The semiconductor industry’s economies of scale highlight how technological and manufacturing efficiencies can lower costs with increased production volume, especially when utilizing larger wafers such as 300 mm compared to 200 mm. Since variable costs are unchanged, the primary advantage arises from the larger wafers which yield more DRAMs per wafer, spreading fixed costs over a greater output. This results in larger economies of scale, reducing the cost per unit. The overall cost per DRAM depends on total output across all factories, not just individual production lines, since total volume determines the average fixed cost coverage. The low initial yield in new wafer fabrication facilities exemplifies learning curve principles, where increased experience and process optimization enhance efficiency, reducing costs over time.
The hold-up problem in business transactions occurs when assets or investments made by one party become subject to opportunistic behavior by the other, especially after specific investments are sunk. For the statistician’s software development, fixed costs such as initial education amount to $20,000, with ongoing support costs totaling $4,000 annually. The opportunity cost of capital at 12% alongside yearly payments of $7,000 determine whether the statistician benefits from continuing the contract. Calculations suggest that if the annual benefit to the statistician exceeds their costs and opportunity costs, they will accept. Setup costs are sunk, meaning they are unrecoverable once incurred, which influences negotiation leverage. The minimum annual payment required in subsequent years can be calculated considering the opportunity cost and ongoing support costs to prevent post-investment hold-up. The company’s capacity to save money by avoiding hold-up depends on the negotiation of these minimum payments.

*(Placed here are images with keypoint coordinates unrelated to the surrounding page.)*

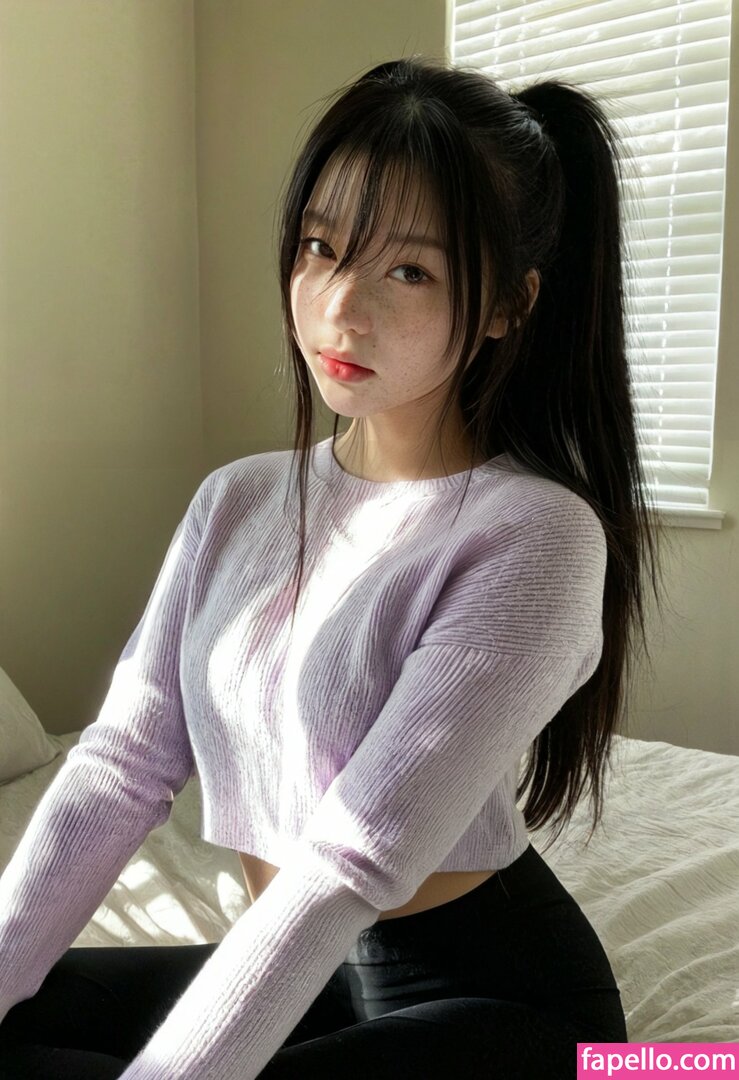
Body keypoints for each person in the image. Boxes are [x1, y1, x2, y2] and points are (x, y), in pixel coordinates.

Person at [0, 55, 667, 1078]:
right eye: (321, 248)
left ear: (506, 305)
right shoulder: (236, 499)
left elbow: (351, 857)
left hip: (495, 1005)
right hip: (311, 975)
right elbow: (121, 763)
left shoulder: (536, 535)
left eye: (410, 271)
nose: (340, 308)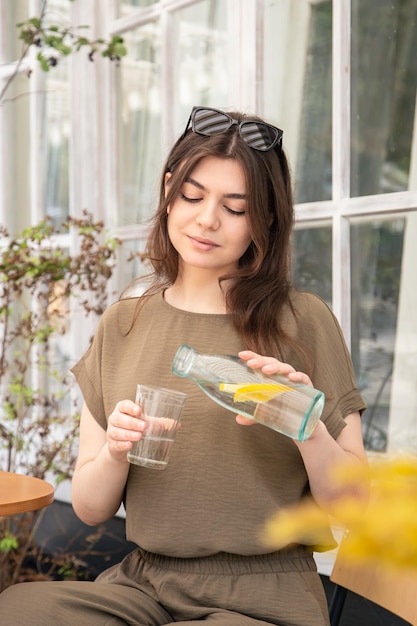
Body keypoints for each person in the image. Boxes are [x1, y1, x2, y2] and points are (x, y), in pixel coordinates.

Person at [0, 106, 367, 625]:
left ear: (265, 219)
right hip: (144, 585)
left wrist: (309, 429)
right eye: (193, 196)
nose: (207, 219)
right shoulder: (123, 324)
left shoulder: (302, 321)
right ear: (170, 189)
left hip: (265, 595)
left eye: (235, 208)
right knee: (18, 612)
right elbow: (89, 508)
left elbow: (355, 506)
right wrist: (116, 452)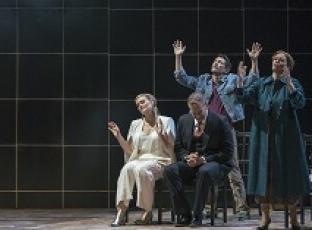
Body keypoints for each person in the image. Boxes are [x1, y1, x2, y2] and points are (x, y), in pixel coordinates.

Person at [173, 40, 262, 220]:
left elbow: (252, 80)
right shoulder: (203, 80)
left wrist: (254, 61)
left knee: (233, 167)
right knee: (206, 167)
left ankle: (242, 207)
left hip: (225, 130)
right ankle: (208, 207)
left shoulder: (231, 79)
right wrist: (178, 56)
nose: (217, 63)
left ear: (227, 69)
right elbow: (182, 78)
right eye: (215, 61)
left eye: (221, 63)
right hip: (204, 130)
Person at [237, 50, 310, 230]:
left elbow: (300, 103)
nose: (277, 62)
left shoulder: (294, 83)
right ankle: (265, 217)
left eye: (282, 60)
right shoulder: (262, 83)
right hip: (264, 137)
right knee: (264, 175)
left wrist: (290, 83)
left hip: (286, 137)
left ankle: (293, 218)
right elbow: (243, 98)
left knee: (289, 174)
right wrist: (240, 80)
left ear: (288, 66)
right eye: (275, 59)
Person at [162, 92, 234, 227]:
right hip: (192, 163)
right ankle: (184, 214)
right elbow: (179, 147)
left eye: (199, 112)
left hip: (215, 163)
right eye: (193, 113)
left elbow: (227, 153)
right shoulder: (184, 120)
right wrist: (186, 157)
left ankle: (197, 215)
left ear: (206, 105)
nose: (197, 116)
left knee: (204, 171)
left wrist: (203, 159)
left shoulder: (220, 121)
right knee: (169, 171)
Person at [107, 93, 176, 226]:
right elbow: (130, 151)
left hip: (161, 161)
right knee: (127, 168)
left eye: (143, 102)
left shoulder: (166, 121)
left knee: (140, 169)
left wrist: (161, 134)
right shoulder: (136, 124)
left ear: (152, 102)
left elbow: (171, 148)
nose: (140, 106)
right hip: (140, 160)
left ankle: (147, 210)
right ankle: (121, 211)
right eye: (138, 105)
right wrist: (118, 136)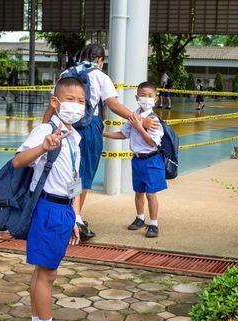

Resolving the business hold-up problem involves strategic contractual arrangements that align incentives, such as profit-sharing, staged investments, or performance-based payments. A conservative approach might involve securing long-term contracts with clauses preventing opportunistic renegotiation, while an aggressive strategy could include investing in relationship-specific assets or integrating operations to minimize dependency. The appropriate strategy depends on the specific context, the bargaining power of each party, and the ability to enforce contracts. Logical decision-making involves balancing risk, potential costs of opportunism, and benefits of cooperation to ensure mutually beneficial agreements that minimize transaction costs and maximize productivity.